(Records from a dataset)
• • • • •

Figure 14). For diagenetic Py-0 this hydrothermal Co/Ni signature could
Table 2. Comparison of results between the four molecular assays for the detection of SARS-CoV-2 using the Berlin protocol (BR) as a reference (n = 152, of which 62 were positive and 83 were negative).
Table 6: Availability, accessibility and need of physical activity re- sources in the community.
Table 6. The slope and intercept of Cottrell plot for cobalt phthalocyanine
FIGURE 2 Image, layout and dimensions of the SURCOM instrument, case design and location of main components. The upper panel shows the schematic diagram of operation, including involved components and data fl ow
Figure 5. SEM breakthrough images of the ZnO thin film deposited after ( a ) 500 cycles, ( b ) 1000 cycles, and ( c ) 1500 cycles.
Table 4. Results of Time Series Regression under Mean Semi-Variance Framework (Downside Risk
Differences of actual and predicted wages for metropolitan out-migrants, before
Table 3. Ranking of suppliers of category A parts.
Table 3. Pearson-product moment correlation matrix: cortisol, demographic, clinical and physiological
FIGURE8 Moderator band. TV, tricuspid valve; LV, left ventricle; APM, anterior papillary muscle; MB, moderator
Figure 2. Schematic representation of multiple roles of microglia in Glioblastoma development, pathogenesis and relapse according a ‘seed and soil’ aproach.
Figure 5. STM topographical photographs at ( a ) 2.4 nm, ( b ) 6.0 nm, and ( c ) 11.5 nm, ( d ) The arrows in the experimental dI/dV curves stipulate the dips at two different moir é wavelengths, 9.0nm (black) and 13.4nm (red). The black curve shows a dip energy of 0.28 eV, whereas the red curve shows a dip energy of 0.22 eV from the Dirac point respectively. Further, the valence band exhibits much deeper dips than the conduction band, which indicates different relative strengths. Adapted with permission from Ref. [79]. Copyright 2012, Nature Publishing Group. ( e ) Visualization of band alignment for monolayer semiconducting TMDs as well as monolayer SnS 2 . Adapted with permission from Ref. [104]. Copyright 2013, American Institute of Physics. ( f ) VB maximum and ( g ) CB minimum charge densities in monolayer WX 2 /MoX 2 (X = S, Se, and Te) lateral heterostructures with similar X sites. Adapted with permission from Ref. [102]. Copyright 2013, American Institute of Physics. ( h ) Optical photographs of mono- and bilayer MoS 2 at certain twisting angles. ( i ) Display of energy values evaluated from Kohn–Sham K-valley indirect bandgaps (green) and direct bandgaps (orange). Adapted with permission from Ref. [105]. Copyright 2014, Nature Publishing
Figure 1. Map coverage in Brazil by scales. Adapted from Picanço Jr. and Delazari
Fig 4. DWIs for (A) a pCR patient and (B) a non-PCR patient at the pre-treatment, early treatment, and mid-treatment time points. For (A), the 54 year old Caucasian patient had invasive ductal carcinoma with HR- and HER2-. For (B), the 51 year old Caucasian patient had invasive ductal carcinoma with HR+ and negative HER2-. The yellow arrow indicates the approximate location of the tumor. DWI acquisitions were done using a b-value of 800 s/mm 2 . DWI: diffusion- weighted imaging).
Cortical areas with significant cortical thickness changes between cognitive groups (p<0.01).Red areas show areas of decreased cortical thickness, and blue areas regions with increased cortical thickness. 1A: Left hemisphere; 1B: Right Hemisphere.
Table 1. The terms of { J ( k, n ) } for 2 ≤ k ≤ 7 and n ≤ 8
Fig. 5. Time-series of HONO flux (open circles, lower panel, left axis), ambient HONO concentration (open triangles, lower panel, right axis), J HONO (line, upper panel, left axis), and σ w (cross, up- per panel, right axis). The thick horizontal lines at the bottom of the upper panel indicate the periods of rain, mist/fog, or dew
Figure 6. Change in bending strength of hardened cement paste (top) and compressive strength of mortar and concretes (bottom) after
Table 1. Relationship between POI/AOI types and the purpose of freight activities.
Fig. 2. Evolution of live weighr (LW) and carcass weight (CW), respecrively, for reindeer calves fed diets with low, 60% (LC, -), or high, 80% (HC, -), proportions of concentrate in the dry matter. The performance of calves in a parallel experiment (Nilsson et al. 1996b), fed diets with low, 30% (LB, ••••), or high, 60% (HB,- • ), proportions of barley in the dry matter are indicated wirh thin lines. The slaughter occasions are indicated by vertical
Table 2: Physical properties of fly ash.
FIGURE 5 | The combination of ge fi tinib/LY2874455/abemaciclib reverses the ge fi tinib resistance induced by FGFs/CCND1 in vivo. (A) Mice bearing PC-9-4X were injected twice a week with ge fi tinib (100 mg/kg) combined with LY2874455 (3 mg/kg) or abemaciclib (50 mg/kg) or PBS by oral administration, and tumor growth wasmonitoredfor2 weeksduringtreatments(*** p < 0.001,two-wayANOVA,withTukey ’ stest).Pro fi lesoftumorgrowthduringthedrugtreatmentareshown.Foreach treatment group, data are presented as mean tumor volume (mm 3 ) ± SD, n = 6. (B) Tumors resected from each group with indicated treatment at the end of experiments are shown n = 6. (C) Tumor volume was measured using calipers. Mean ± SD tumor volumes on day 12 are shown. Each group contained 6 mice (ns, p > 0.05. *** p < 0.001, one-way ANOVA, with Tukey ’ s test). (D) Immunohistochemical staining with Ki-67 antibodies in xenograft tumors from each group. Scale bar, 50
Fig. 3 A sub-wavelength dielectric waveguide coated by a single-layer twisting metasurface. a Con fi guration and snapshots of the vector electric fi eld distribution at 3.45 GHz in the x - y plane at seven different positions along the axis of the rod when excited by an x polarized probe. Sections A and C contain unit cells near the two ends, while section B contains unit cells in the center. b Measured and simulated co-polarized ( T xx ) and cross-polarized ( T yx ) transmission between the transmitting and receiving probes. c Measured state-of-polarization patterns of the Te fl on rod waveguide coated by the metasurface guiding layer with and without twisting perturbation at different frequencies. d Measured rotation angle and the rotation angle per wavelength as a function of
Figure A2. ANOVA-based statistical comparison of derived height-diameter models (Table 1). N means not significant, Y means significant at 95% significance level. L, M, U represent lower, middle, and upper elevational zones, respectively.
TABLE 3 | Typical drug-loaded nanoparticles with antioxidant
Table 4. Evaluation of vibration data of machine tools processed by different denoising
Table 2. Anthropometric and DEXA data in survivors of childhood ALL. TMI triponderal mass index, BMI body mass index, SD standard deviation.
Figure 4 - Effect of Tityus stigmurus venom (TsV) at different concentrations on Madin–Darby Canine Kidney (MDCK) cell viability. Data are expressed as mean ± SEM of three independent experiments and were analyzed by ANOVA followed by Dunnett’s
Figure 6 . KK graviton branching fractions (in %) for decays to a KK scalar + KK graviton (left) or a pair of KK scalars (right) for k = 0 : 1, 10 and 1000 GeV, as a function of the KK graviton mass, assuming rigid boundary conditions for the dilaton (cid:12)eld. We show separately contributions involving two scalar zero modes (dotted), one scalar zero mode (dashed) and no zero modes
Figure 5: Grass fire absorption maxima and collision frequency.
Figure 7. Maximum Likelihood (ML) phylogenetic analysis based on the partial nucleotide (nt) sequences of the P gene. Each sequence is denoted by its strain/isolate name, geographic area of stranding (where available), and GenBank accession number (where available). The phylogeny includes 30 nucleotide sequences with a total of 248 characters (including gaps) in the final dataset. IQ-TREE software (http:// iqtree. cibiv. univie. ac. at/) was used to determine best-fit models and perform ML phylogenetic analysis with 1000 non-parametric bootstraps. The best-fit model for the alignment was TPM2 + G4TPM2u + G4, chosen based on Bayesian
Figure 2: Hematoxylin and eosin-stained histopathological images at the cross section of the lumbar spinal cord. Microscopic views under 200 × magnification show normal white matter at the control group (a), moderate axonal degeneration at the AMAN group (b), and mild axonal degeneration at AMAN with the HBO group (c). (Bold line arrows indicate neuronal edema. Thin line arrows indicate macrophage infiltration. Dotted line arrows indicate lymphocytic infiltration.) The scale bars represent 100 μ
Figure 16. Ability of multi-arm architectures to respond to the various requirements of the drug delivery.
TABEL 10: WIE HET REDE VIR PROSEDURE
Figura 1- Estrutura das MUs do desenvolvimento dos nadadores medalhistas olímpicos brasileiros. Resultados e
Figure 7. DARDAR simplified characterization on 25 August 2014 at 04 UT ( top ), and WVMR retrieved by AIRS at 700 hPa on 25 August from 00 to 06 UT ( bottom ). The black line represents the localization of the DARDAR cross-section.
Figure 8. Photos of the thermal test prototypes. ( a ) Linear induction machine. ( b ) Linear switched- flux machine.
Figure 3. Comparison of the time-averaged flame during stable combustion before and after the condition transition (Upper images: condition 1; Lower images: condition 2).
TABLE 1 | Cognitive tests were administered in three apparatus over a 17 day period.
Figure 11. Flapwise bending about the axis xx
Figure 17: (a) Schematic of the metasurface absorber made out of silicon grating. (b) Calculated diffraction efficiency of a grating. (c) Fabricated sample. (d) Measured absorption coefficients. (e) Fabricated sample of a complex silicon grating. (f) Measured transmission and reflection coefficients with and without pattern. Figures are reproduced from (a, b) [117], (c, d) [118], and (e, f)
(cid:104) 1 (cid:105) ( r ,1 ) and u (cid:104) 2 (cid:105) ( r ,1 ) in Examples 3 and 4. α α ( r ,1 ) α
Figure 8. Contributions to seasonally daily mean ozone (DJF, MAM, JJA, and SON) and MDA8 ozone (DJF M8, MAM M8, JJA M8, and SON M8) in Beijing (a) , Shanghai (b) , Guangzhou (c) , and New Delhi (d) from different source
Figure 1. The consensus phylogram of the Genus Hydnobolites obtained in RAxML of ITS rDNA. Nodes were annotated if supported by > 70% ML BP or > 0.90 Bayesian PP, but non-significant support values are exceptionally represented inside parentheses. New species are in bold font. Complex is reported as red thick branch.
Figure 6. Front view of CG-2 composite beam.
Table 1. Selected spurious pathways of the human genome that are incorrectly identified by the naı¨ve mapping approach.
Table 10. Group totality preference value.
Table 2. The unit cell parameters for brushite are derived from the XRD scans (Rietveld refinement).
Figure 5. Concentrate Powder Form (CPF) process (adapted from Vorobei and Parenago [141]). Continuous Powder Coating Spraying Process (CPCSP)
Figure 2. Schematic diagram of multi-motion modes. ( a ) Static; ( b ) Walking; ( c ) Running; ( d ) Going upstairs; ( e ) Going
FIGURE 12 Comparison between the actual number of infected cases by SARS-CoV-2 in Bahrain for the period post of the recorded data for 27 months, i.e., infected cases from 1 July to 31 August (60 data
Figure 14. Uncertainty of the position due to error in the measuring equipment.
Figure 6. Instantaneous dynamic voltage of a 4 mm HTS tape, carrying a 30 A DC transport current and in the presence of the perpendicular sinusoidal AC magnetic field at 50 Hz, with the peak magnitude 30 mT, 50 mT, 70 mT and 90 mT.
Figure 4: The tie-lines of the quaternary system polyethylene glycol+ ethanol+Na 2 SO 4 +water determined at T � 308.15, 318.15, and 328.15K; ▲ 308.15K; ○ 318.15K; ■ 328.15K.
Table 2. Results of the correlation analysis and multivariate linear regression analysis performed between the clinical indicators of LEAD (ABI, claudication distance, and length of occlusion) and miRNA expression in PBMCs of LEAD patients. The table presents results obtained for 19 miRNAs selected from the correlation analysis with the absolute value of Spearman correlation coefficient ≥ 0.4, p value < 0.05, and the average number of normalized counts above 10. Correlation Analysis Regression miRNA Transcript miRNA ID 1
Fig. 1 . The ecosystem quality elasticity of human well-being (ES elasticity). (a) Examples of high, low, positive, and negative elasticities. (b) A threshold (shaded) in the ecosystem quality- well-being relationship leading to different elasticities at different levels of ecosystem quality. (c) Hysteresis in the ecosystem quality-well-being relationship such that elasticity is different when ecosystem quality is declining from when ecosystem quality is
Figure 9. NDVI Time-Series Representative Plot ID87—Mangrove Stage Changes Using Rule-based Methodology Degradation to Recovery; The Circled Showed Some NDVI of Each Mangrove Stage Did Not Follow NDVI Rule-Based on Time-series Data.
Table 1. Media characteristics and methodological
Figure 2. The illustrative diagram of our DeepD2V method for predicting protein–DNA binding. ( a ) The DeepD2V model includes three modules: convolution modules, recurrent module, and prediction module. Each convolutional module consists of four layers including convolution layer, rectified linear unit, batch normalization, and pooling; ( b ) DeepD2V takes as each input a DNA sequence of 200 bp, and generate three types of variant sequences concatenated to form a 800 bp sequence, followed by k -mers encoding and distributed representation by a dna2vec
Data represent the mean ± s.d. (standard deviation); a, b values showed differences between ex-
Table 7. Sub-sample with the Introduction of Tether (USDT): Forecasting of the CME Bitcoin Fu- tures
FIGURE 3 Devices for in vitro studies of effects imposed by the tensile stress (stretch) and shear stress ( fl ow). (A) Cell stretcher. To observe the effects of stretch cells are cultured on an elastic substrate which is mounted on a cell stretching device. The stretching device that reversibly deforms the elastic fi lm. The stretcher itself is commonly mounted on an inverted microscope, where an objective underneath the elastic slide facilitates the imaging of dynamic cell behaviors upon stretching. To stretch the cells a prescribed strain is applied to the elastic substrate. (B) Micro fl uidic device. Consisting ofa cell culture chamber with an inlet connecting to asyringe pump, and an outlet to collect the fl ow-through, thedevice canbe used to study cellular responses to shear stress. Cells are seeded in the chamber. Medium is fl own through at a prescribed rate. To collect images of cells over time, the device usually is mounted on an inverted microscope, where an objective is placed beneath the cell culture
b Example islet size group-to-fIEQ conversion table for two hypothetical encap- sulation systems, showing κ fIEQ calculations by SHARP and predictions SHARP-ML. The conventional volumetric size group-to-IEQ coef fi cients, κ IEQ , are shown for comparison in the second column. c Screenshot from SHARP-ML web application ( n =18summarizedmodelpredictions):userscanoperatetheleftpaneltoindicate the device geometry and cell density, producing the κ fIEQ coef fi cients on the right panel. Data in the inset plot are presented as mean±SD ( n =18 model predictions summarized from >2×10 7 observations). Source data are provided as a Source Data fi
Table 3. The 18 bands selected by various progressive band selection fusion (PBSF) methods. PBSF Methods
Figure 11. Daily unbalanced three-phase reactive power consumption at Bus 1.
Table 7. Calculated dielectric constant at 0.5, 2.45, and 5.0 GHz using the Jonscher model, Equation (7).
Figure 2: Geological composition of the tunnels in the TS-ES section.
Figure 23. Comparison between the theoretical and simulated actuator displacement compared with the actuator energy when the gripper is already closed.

• • • • •

Problem » All that should be written out is the stretch of lines above between the one holding "Figure 2. The" and the one holding "Table 7. Sub-sample", inclusive, exactly as given.

Answer to this task »
Figure 2. The illustrative diagram of our DeepD2V method for predicting protein–DNA binding. ( a ) The DeepD2V model includes three modules: convolution modules, recurrent module, and prediction module. Each convolutional module consists of four layers including convolution layer, rectified linear unit, batch normalization, and pooling; ( b ) DeepD2V takes as each input a DNA sequence of 200 bp, and generate three types of variant sequences concatenated to form a 800 bp sequence, followed by k -mers encoding and distributed representation by a dna2vec
Data represent the mean ± s.d. (standard deviation); a, b values showed differences between ex-
Table 7. Sub-sample with the Introduction of Tether (USDT): Forecasting of the CME Bitcoin Fu- tures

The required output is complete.